DATA SHOWN:

◆ ◆ ◆ ◆ ◆ ◆ ◆

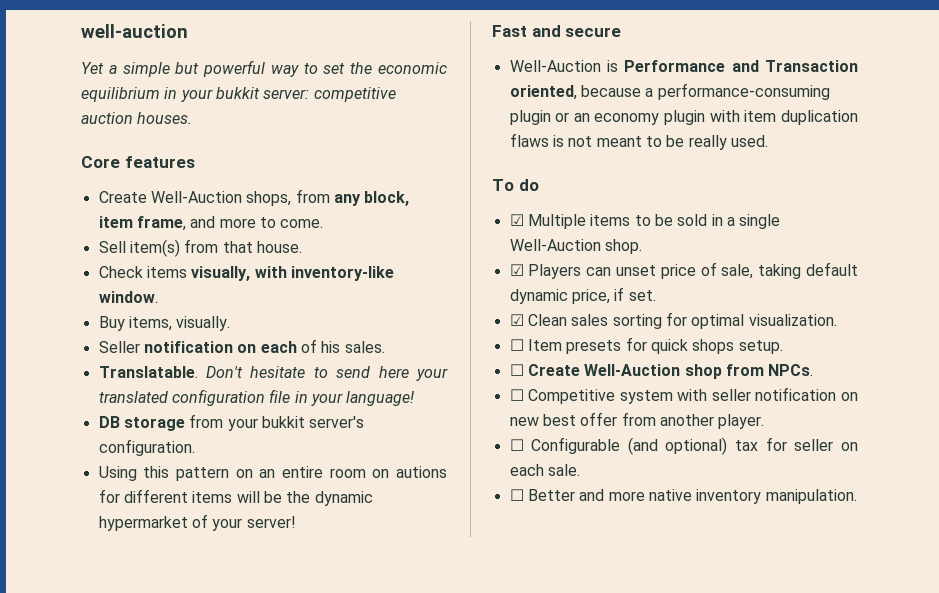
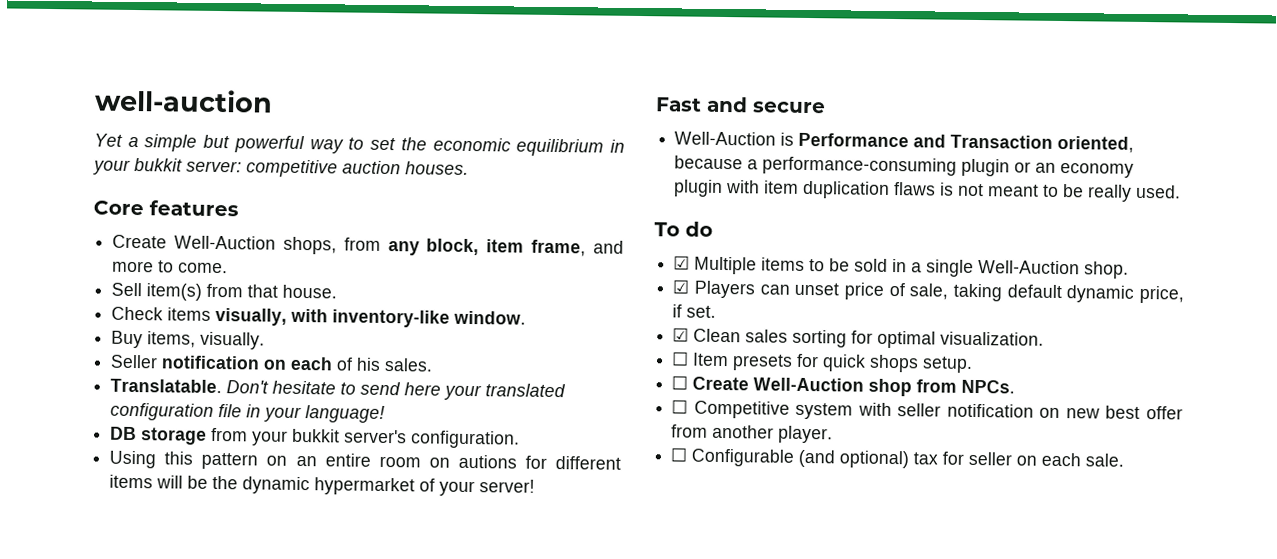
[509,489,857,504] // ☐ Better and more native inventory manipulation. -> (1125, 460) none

◆ ◆ ◆ ◆ ◆ ◆ ◆

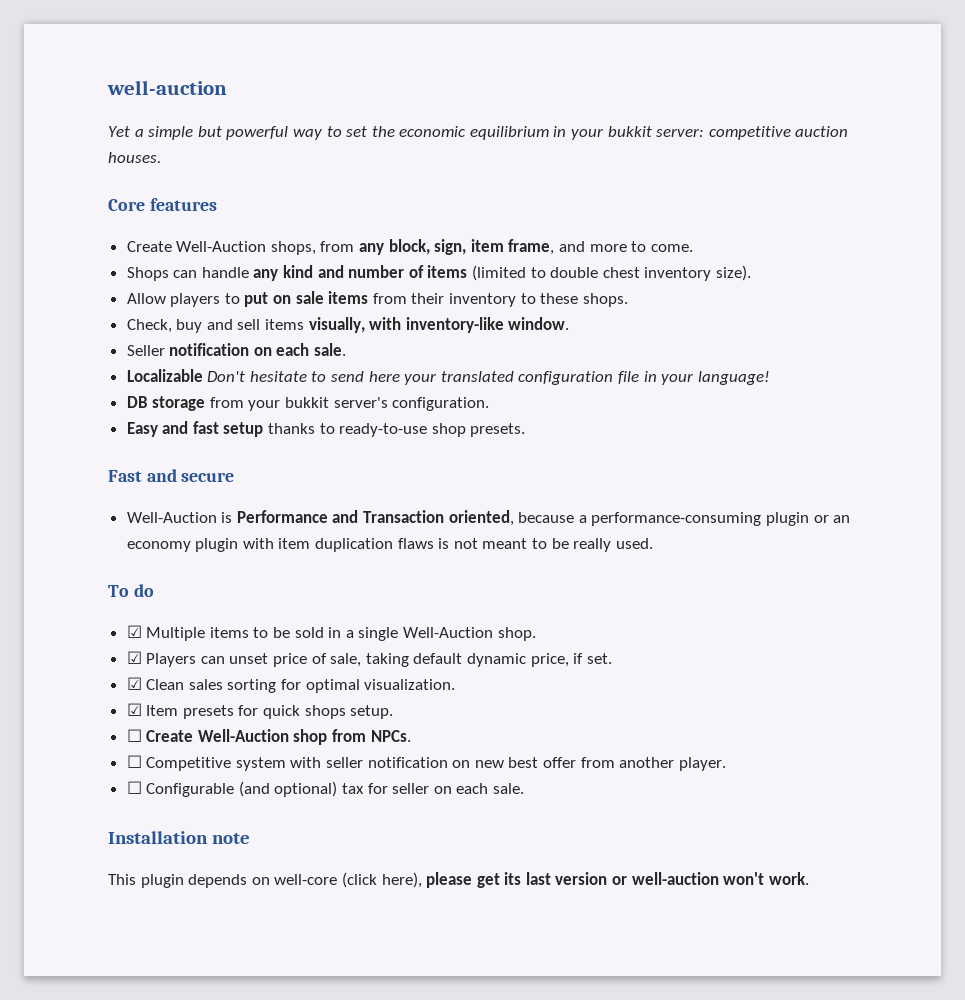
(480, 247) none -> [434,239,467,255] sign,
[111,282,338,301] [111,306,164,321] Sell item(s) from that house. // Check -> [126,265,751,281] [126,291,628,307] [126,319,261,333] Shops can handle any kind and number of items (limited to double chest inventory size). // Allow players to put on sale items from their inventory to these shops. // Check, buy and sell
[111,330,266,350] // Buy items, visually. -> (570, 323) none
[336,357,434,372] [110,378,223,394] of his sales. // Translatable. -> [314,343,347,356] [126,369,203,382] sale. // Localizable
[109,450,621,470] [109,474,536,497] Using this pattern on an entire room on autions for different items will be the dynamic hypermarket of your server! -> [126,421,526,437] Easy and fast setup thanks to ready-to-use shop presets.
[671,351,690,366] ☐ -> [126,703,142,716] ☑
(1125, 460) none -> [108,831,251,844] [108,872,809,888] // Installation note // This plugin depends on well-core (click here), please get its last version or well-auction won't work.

◆ ◆ ◆ ◆ ◆ ◆ ◆

PROBLEM TO WORK ON: An exact copy of the lines above between the line holding "[109,450,621,470] [109,474,536,497] Using" and the line holding "(1125, 460) none ->", inclusive, is the whole answer.

ANSWER SPACE:
[109,450,621,470] [109,474,536,497] Using this pattern on an entire room on autions for different items will be the dynamic hypermarket of your server! -> [126,421,526,437] Easy and fast setup thanks to ready-to-use shop presets.
[671,351,690,366] ☐ -> [126,703,142,716] ☑
(1125, 460) none -> [108,831,251,844] [108,872,809,888] // Installation note // This plugin depends on well-core (click here), please get its last version or well-auction won't work.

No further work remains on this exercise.